There is some interesting artwork from native Quebec artists inside the chapel, including 'Typhus' by Théophile Hamel - a poignant picture of nuns treating the sick - and, on the back wall, portraits of Marguerite Bourgeoys and Paul de Chomedey de Maisonneuve by Ozias Leduc. The ceiling of the chapel is decorated with beautiful frescoes that depict the life of Mary.
In the chapel dedicated to Marguerite Bourgeoys is a small oak statue of a Madonna and Child, which was given to Marguerite in 1672. The statue, which survived several fires, is said to have miraculous powers and was the object of veneration.
In the crypt of the chapel you can still see the foundations of the original building and there are even traces uncovered of a wooden palisade and a settlement of an indigenous tribe.
A small museum in the chapel and adjoining schoolhouse is dedicated to the life of Marguerite Bourgeoys. This pious woman opened the first school in the city and also helped and housed the young girls who were sent from France to marry settlers. In the museum the important events in her long and extraordinary life are visualized with the help of miniature figures.

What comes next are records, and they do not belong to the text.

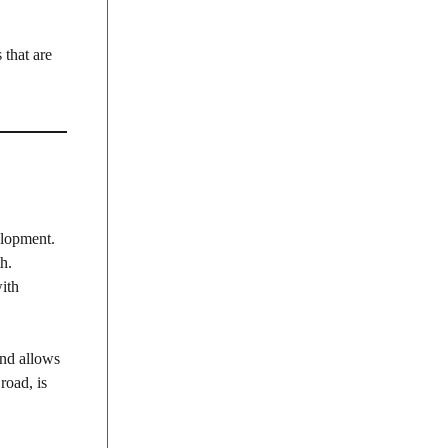
 that are
elopment.
h.
with
and allows
road, is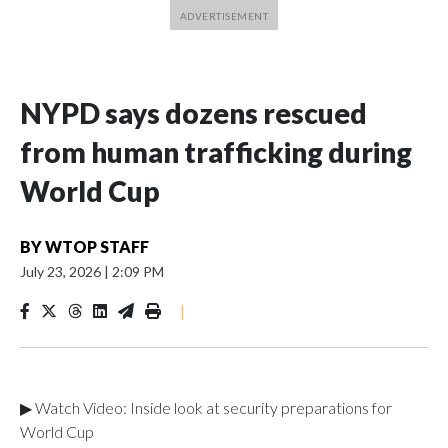
NYPD says dozens rescued
from human trafficking during
World Cup
BY
WTOP STAFF
July 23, 2026
|
2:09 PM
|
▶ Watch Video: Inside look at security preparations for
World Cup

The museum also gives you the opportunity to visit the tower of the chapel, which offers panoramic views of Montreal's Old Port.
In 1655, Marguerite Bourgeoys, in return for her unpaid work, requested the construction of a new chapel dedicated the Virgin Mary, after whom the settlement, Ville Marie, was named. When the chapel was finally completed thirteen years later, it was the very first stone church in the region.

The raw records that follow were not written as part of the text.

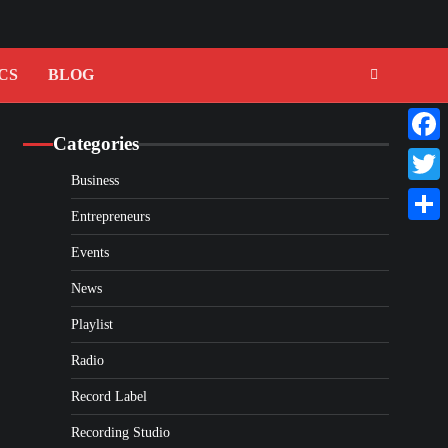
CS
BLOG
Categories
Faceb
Business
Twitte
Entrepreneurs
Share
Events
News
Playlist
Radio
Record Label
Recording Studio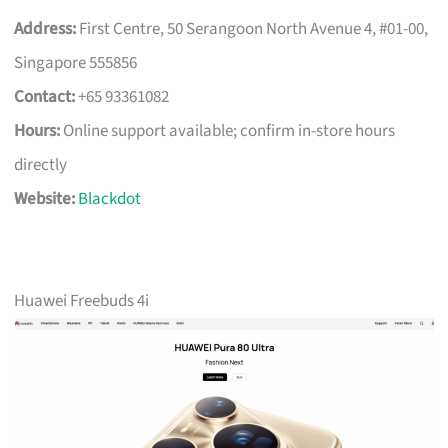
Address:
First Centre, 50 Serangoon North Avenue 4, #01-00,
Singapore 555856
Contact:
+65 93361082
Hours:
Online support available; confirm in-store hours
directly
Website:
Blackdot
Huawei Freebuds 4i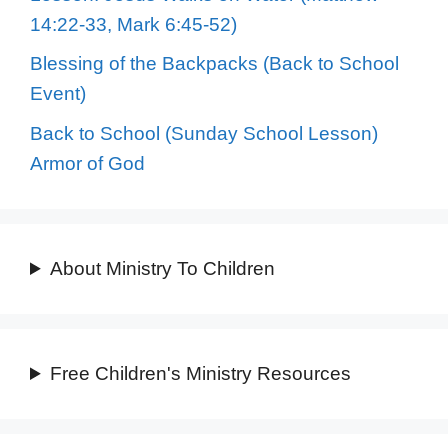
14:22-33, Mark 6:45-52)
Blessing of the Backpacks (Back to School
Event)
Back to School (Sunday School Lesson)
Armor of God
About Ministry To Children
Free Children's Ministry Resources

In 1754 the chapel burned to the ground but already in 1771 a new church - the one we see today - was built over the ruins. Over the years the building was altered many times. In 1885 the steeple was built and an ornamental tower with an 'aerial chapel' and views over the St. Lawrence River was completed in 1893.

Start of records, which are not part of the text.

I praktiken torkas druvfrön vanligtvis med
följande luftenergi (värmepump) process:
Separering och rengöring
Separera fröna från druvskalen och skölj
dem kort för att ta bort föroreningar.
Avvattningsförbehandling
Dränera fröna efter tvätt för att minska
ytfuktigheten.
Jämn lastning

The chapel's current appearance is the result of a final alteration in 1953, when both the steeple and tower were lowered.
By the mid-nineteenth century, the need for a central market was realized and construction of the Bonsecours Market began in 1844 with a design by architect William Footner. This public market officially opened in 1847 though interior work continued until 1852.
Bonsecours Market was home to Montréal's City Hall from its opening until 1878. Also during that time, architect George Browne added a Victorian concert hall in the East Wing of the market as well as an adjoining banquet hall, making it suitable for large parties and musical events.
The major purpose for Marché Bonsecours, of course, was as a market where Montréal citizens could come to buy produce from local farms. The market continued to serve in that capacity until it closed in 1963.
Marché Bonsecours is built in the neo-Classical style with a long facade and a colonnaded portico. These Doric columns were cast in iron and made in England. The silvery dome of the Bonsecours Market is its crowning glory and can be seen not only by most Montrealers from anywhere in the city but also served as a landmark for sailors on the St. Lawrence River.
Because much of the market was abandoned for a few decades previous to its closing in 1963, extensive renovations were made the following year and the market became the home to city government offices in 1964. In 1992, it became the information and exhibition center for the celebration of the city's 350th birthday and has remained an exhibition hall since that time.
Visitors to Marché Bonsecours, which is the headquarters of the Craft Council of Québec and the Institute of Design Montréal, can browse through more than a dozen boutiques and enjoy lunch or dinner at a selection of restaurants, including the unique theme restaurant, Cabaret du Roy, where guests can eat in an eighteenth-century atmosphere.